Segmentation annotation records:
###

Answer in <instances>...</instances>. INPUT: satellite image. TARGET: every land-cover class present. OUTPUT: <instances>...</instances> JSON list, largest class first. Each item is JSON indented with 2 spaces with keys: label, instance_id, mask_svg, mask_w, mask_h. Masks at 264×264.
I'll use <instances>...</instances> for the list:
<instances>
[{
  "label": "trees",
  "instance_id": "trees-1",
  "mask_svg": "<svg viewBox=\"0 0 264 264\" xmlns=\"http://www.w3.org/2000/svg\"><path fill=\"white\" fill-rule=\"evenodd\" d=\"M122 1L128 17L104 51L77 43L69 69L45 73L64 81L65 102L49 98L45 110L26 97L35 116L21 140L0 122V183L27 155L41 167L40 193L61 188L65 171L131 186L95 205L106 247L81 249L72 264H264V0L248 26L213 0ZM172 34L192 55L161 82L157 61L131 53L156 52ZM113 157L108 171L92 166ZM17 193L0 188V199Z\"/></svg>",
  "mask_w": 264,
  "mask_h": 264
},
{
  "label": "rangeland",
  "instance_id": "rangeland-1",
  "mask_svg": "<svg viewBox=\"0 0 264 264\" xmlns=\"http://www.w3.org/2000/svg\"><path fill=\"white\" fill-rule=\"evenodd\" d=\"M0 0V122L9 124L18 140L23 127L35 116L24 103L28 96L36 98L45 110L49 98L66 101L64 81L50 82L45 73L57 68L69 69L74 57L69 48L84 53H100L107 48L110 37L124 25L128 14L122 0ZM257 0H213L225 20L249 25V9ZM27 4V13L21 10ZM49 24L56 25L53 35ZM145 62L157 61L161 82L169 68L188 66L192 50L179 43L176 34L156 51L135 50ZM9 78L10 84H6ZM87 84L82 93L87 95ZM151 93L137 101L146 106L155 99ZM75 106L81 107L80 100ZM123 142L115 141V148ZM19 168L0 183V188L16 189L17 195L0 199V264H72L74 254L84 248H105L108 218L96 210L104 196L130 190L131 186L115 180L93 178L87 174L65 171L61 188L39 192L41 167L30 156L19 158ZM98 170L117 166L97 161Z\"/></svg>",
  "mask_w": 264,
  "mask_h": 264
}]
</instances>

###

Would you write down every record again, exactly?

Answer in <instances>...</instances>. INPUT: satellite image. TARGET: every land-cover class present. OUTPUT: <instances>...</instances> JSON list, largest class first. Each item is JSON indented with 2 spaces with keys: label, instance_id, mask_svg, mask_w, mask_h. Masks at 264×264.
I'll use <instances>...</instances> for the list:
<instances>
[{
  "label": "trees",
  "instance_id": "trees-1",
  "mask_svg": "<svg viewBox=\"0 0 264 264\" xmlns=\"http://www.w3.org/2000/svg\"><path fill=\"white\" fill-rule=\"evenodd\" d=\"M122 1L128 17L104 51L77 43L69 69L45 73L64 81L65 102L49 98L45 110L26 97L35 116L21 140L0 122V183L27 155L41 167L40 193L61 188L65 171L131 186L95 205L106 247L81 249L72 264H264V0L248 26L213 0ZM172 34L192 55L161 82L157 61L131 53L156 52ZM113 157L108 171L92 166ZM17 193L0 188V199Z\"/></svg>",
  "mask_w": 264,
  "mask_h": 264
},
{
  "label": "rangeland",
  "instance_id": "rangeland-1",
  "mask_svg": "<svg viewBox=\"0 0 264 264\" xmlns=\"http://www.w3.org/2000/svg\"><path fill=\"white\" fill-rule=\"evenodd\" d=\"M0 0V122L9 124L18 140L23 127L35 116L24 103L28 96L36 98L45 110L49 98L66 101L64 81L50 82L45 73L57 68L69 69L74 57L69 48L84 53H100L107 48L110 37L124 25L128 14L122 0ZM257 0H213L225 20L249 25V9ZM27 4V13L21 10ZM49 24L56 25L53 35ZM145 62L157 61L161 82L169 68L188 66L192 50L179 43L176 34L156 51L135 50ZM9 78L10 84H6ZM87 84L82 93L87 95ZM151 93L137 101L146 106L155 99ZM75 106L81 107L80 100ZM123 142L115 141V148ZM19 168L0 183V188L16 189L17 195L0 199V264H72L74 254L84 248H105L108 218L96 210L104 196L130 190L131 186L115 180L93 178L87 174L65 171L61 188L39 192L41 167L30 156L19 158ZM98 170L117 166L97 161Z\"/></svg>",
  "mask_w": 264,
  "mask_h": 264
}]
</instances>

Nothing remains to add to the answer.